Important: Both surgeons need to report the same surgery code with the modifier 62. If one provider bills with a modifier 62 and the other bills with no modifier, the payer will suspend the claim for review or will deny. Make sure you provide detailed documentation with the claims. Global surgery rules apply to each of the physicians participating in a co-surgery.
Tip 2: Firm Up Your Resolve With This Scenario
Scenario: Your gastroenterologist is the primary caregiver for a patient with severe weight loss. He goes to the hospital to meet the patient, who is weak from starvation. With the help of another surgeon, the GI inserts a PEG tube.
The main key in a multi-provider scenario is to treat each physician’s work as a separate activity. However, deciding when to report a case as co-surgery, assistant surgery -- or something else -- has more to it than meets the eye. Find out what with this expert’s advice.
In the scenario given, you should report 43246 ( Esophagogastroduodenoscopy, flexible, transoral; with directed placement of percutaneous gastrostomy tube) for the PEG placement. Then, you would use 994.2 (Effects of hunger) with 43246 to describe the diagnosis. Finally, you should append modifier 62 to 43246 to show that two gastroenterologists performed the insertion. Both providers should complete a report of the services they performed, both would use 43246-62 to file their claims, and they should each be paid half of 125 percent of the usual reimbursement of 43246.
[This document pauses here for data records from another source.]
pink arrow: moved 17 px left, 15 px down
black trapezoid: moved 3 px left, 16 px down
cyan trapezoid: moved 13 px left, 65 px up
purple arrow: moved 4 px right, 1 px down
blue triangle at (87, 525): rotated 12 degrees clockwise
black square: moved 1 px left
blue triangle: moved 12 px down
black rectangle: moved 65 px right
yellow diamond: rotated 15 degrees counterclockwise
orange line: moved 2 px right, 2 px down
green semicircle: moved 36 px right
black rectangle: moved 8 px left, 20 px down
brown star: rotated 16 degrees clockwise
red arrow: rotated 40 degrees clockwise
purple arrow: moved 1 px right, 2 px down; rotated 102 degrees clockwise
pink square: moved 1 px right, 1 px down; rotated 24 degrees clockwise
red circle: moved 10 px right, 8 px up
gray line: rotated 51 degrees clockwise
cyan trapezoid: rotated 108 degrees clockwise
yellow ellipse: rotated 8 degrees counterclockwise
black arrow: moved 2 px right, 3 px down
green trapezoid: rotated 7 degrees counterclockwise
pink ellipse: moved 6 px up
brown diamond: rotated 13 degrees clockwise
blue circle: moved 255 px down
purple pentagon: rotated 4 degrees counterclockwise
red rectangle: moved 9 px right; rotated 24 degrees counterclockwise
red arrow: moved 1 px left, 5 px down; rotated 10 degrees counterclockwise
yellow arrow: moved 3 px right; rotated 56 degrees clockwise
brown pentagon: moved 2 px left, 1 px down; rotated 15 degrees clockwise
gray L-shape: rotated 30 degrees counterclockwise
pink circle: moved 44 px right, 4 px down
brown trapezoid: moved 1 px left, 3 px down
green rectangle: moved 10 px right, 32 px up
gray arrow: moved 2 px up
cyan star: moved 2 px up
Catch: Note that Medicare does NOT recognize two gastroenterologists reporting 43246-62 — only two different specialists. An appeal by American Society for Gastrointestinal Endoscopy is pending with CMS for this policy.
Tip 3: Identify Your Code’s Co-Surgery Indicator
You should be careful to know when modifier 62 applies to the code you wish to report. Medicare won’t pay for co-surgeries with just any code in the practice, so don’t bother appending the modifier where it doesn’t fit.
Check your Medicare physician fee schedule database to confirm that the procedure you wish to report qualifies for modifier 62. Otherwise, your physician cannot code and bill as co-surgeon for that procedure. To be eligible for payment, make sure that your procedure codes have either a Medicare co-surgery indicator of “1” or “2.”. The coverage dictates a pricing of 125 percent of the allowable, which is a 50-50 split between both surgeons (or 62.5 percent for each surgeon).
If you find a code carries a co-surgery indicator of “1,” you must supply documentation to establish medical necessity for two surgeons. Only when you establish medical necessity clearly will a payer consider additional reimbursement. You should present which circumstances in the procedure requires special skills or expertise by two surgeons sharing a responsibility.
A “2” indicator in the co-surgery column means that you may append modifier 62 as long as each of the operating surgeons is of a different specialty or of the same specialty but with different expertise.
Medicare will not allow modifier 62 for a procedure with a “0” indicator, which means that you are not allowed to bill for co-surgeons.
Mind this: You may find cases when you find a “9” in the co-surgery column. If so, Medicare will not consider modifier 62 applicable to this code, so don’t bill with the modifier.
Tip 4: Avoid the Modifier 51 Trap
It’s easy to fall into the lure of using modifier 51 (Multiple procedures) when you’re coding for multiple procedures during the same operative session, but you could end up in the gutters if you’re not careful enough.
Why: Modifier 51 tells you that a physician was present performing multiple procedures. If a physician is not physically present for multiple procedures in a surgical case, it’s not appropriate to indicate that he was by using modifier 51.